Pharmacology Identification of 5-HT2A Receptor Signaling Pathways Responsible for Psychedelic Potential

[Psychestim]

A very interesting preprint by Jason Wallach and friends.

Identification of 5-HT2A Receptor Signaling Pathways Responsible for Psychedelic Potential

Serotonergic psychedelics possess considerable therapeutic potential. Although 5-HT2A receptor activation mediates psychedelic effects, prototypical psychedelics activate both 5-HT2A-Gq/11 and β-arrestin2 signaling, making their respective roles unclear. To elucidate this, we developed a series...

www.biorxiv.org

 

[Skorpio]

This paper really does a wonderful job of showing what you can do with a modern SAR study. They make a range of novel compounds, and generate a hypothesis that 70% efficacy at Gq signaling is required for psychadelic activity.

Furthermore, using molecular docking and subsequent mutagenesis experiments, they identify a tryptophan residue that is key for biased 5HT2A receptor activation.

This paper is a very good read.

 

[ecstacylover]

Pretty neat that PLC inhibitor edelfosine was able to block HTR. Would be really compelling if it blocked psychedelic effects in humans, where it appears relatively safe in clinical trials.

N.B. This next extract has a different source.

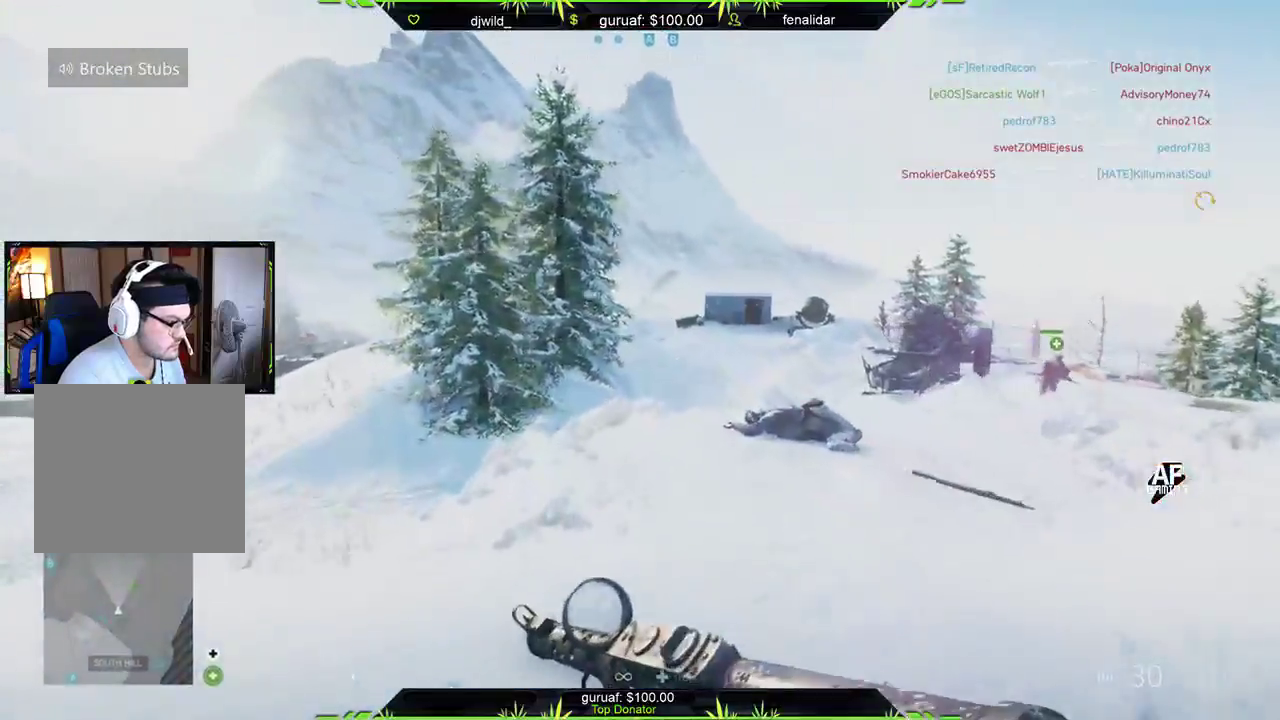
{"buttons": [], "left_stick": "up", "right_stick": "center", "events": [[150, "right_stick", "center"]]}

Also interesting that their arrestin-biased 2A agonists were HTR-inactive, as previous work by Roth lab has shown arrestin2-KO attenuates LSD HTR (and also blocks other LSD behaviors like grooming and nose poking). Work before that showed serotonin's HTR was attenuated in arrestin2-KO whereas arrestin2-KO increased the HTR of N-methyltryptamines. All these results in C57BL/6J strain so a uniform genetic background.

So it doesn't seem to be just homeostatic changes in arrestin2-KO that are blocking HTR expression, as the N-methyltryptamines can still produce HTR in arrestin2-KO. Of course the 70% Gq hypothesis could still be consistent with some level of acute arrestin2 expression being needed for LSD HTR. Obviously serotonin has Gq efficacy >70% and is not considered psychedelic in humans (although can produce HTR), is this simply due to metabolism, insufficient concentrations, off-target effects, or is it due to yet unknown differences in its 2A activation relative to psychedelics.

Or what about something like Efavirenz? Labeled psychedelic by Hamilton Morris, produces HTR, binds 2A yet acts as an antagonist in Gq-mediated IP-1 and calcium assays (no BRET studies unfortunately).